→ TASK BRIEF: Can you render every line of the material below as a Markdown table with a "Row" column for the row number and a "Line" column for the line itself, leaving out blank lines?

→ DATA SECTION:
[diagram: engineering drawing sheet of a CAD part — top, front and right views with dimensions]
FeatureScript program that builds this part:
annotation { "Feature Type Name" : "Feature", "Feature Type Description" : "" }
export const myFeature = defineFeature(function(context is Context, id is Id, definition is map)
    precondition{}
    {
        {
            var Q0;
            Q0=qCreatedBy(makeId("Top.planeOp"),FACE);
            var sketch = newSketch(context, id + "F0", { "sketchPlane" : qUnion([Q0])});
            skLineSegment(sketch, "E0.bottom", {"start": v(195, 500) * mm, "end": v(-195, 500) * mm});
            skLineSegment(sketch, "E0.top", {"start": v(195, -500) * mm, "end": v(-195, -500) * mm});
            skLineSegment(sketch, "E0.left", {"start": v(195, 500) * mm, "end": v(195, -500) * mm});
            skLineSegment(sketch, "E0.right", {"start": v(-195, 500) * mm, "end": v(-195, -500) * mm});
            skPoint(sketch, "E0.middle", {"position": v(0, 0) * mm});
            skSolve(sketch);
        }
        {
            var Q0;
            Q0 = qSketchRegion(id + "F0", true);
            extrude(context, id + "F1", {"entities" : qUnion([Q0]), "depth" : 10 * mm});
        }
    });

→ ANSWER:
| Row | Line |
|---|---|
| 1 | [diagram: engineering drawing sheet of a CAD part — top, front and right views with dimensions] |
| 2 | FeatureScript program that builds this part: |
| 3 | annotation { "Feature Type Name" : "Feature", "Feature Type Description" : "" } |
| 4 | export const myFeature = defineFeature(function(context is Context, id is Id, definition is map) |
| 5 |     precondition{} |
| 6 |     { |
| 7 |         { |
| 8 |             var Q0; |
| 9 |             Q0=qCreatedBy(makeId("Top.planeOp"),FACE); |
| 10 |             var sketch = newSketch(context, id + "F0", { "sketchPlane" : qUnion([Q0])}); |
| 11 |             skLineSegment(sketch, "E0.bottom", {"start": v(195, 500) * mm, "end": v(-195, 500) * mm}); |
| 12 |             skLineSegment(sketch, "E0.top", {"start": v(195, -500) * mm, "end": v(-195, -500) * mm}); |
| 13 |             skLineSegment(sketch, "E0.left", {"start": v(195, 500) * mm, "end": v(195, -500) * mm}); |
| 14 |             skLineSegment(sketch, "E0.right", {"start": v(-195, 500) * mm, "end": v(-195, -500) * mm}); |
| 15 |             skPoint(sketch, "E0.middle", {"position": v(0, 0) * mm}); |
| 16 |             skSolve(sketch); |
| 17 |         } |
| 18 |         { |
| 19 |             var Q0; |
| 20 |             Q0 = qSketchRegion(id + "F0", true); |
| 21 |             extrude(context, id + "F1", {"entities" : qUnion([Q0]), "depth" : 10 * mm}); |
| 22 |         } |
| 23 |     }); |